Manufacturers also experienced strong growth in new export orders, though slightly softer than January’s near 14-year high. This surge in international demand encouraged manufacturers to expand their workforce further in February. The rate of job creation was the second-highest in the history of the survey, second only to January’s record level. “One in ten firms signalled greater recruitment activity, while only one per cent reported job losses,” the survey stated.

Input Costs and Inflation Trends

The manufacturing sector continued to face rising input costs, particularly in materials such as bamboo, leather, marketing services, rubber, and telecom. However, the overall rate of inflation eased for the third consecutive month, reaching its lowest level in a year. Meanwhile, charge inflation—reflecting the prices charged by manufacturers—remained above both its long-run average and the input cost inflation rate.

The resilience of charge inflation suggests that manufacturers are able to pass on some cost increases to consumers, despite the softer input price pressures. This, coupled with sustained demand, reflects underlying strength in the sector.

Despite the February slowdown, manufacturing firms remain highly optimistic about future growth prospects. Many businesses anticipate that strong client demand will continue to support output expansion in the coming year.

“Unfinished business rose further in February, as demand growth continued to outpace increases in production. The rate of backlog accumulation was slight but nevertheless reached its highest since January 2024,” S&P Global reported. This suggests that firms are still operating near full capacity, indicating sustained demand that could drive future expansion.

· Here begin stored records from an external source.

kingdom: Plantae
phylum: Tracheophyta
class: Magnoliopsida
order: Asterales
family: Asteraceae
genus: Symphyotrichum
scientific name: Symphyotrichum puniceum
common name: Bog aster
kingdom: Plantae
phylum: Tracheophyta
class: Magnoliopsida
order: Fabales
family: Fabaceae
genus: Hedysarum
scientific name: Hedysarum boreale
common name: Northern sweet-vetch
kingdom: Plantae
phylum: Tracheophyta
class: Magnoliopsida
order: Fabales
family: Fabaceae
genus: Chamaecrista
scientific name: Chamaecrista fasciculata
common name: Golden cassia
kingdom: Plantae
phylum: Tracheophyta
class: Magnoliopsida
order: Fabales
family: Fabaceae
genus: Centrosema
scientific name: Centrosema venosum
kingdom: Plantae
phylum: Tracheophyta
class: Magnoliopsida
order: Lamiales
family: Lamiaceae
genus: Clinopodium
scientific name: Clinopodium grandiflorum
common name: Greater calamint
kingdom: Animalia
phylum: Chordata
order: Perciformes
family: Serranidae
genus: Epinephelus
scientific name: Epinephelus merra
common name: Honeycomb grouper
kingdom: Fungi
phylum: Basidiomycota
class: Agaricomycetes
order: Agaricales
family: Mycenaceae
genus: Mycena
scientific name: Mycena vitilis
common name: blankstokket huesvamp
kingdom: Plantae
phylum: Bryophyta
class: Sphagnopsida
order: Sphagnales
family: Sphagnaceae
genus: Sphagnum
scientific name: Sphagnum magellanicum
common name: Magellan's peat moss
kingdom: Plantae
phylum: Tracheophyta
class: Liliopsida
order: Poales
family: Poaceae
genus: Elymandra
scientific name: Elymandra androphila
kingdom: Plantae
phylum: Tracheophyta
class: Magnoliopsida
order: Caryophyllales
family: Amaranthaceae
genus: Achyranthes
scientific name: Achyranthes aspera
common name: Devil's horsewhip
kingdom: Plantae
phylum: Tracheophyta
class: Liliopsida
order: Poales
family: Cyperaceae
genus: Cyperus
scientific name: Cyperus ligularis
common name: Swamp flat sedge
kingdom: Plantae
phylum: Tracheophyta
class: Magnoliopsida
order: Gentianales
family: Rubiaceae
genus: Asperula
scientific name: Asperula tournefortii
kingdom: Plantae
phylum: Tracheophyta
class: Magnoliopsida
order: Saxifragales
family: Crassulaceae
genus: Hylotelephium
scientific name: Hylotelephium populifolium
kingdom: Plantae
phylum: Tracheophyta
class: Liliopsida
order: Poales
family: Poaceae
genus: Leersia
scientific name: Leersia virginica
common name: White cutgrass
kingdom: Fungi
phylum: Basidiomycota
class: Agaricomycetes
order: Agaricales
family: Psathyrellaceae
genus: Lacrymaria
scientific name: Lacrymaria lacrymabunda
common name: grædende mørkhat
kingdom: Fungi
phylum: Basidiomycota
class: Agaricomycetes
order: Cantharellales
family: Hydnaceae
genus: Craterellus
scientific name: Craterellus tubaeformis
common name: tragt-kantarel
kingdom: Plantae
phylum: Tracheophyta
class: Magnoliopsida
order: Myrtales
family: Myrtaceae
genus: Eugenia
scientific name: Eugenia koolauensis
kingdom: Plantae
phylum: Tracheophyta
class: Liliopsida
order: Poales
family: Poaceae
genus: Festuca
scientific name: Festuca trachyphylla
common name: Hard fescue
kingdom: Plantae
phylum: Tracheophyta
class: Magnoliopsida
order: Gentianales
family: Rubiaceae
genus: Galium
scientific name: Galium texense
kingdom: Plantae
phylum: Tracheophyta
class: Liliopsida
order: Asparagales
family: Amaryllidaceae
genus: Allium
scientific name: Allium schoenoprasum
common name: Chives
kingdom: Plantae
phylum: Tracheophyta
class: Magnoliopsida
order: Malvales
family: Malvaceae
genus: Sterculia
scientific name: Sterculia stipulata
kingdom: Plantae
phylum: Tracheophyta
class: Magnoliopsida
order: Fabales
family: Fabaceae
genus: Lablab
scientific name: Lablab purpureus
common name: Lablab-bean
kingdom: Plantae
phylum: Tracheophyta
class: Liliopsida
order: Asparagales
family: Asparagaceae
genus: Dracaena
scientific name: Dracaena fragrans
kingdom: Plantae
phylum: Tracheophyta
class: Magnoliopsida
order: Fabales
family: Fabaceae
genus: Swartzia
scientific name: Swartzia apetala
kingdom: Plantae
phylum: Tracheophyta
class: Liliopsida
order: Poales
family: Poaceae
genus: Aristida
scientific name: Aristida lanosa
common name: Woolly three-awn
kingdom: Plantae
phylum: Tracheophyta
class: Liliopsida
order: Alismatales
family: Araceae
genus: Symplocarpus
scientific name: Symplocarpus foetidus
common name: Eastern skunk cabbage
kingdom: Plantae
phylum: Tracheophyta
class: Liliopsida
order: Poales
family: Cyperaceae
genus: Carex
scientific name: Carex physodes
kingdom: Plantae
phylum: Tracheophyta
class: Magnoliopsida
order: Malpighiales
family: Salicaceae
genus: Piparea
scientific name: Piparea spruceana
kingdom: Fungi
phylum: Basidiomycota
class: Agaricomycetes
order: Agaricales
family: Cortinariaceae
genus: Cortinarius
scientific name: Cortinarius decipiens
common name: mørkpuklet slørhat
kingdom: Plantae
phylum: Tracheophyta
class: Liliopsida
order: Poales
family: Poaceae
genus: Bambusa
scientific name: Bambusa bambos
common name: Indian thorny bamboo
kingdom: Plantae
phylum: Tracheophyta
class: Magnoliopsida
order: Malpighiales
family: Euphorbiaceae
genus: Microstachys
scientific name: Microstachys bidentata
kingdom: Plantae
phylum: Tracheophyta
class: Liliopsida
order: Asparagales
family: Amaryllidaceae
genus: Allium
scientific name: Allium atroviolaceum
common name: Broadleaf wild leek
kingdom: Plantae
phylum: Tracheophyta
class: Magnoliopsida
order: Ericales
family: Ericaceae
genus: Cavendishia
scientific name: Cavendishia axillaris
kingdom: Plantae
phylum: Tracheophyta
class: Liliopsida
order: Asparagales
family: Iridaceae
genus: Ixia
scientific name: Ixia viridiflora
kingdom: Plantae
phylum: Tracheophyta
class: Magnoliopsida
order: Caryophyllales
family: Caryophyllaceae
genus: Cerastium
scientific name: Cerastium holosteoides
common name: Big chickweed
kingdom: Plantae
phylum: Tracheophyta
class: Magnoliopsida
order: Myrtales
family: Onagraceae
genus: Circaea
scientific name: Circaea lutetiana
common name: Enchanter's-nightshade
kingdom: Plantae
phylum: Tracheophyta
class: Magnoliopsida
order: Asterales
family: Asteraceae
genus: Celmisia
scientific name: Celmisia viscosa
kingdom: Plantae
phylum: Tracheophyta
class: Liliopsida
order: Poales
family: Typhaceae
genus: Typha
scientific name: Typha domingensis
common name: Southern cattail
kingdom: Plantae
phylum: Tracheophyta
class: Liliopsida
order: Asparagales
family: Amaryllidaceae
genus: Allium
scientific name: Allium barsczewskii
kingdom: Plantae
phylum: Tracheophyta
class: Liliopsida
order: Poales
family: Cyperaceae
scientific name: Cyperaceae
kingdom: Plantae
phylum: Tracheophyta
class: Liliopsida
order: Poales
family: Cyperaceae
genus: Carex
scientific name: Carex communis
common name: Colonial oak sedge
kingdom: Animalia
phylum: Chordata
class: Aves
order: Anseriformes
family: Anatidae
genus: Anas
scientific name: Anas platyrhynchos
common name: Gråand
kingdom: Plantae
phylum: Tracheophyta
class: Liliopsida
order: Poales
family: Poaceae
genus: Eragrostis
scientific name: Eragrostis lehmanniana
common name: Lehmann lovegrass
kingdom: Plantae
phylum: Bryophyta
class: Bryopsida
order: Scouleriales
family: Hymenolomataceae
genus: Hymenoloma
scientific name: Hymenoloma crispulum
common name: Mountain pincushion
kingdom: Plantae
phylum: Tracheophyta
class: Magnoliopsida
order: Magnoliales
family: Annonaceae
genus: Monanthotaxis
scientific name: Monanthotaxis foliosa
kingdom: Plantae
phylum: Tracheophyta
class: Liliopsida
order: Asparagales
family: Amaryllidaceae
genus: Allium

While India’s manufacturing sector saw a mild deceleration in February, the overall outlook remains positive. The sector continues to benefit from strong domestic and international demand, increased workforce expansion, and strategic pricing initiatives. Though input costs are rising, easing inflationary pressures and continued demand are likely to support growth in the months ahead.

With business sentiment remaining strong and firms prepared to scale up operations, India’s manufacturing industry is well-positioned for continued expansion in 2025, despite short-term fluctuations in PMI readings.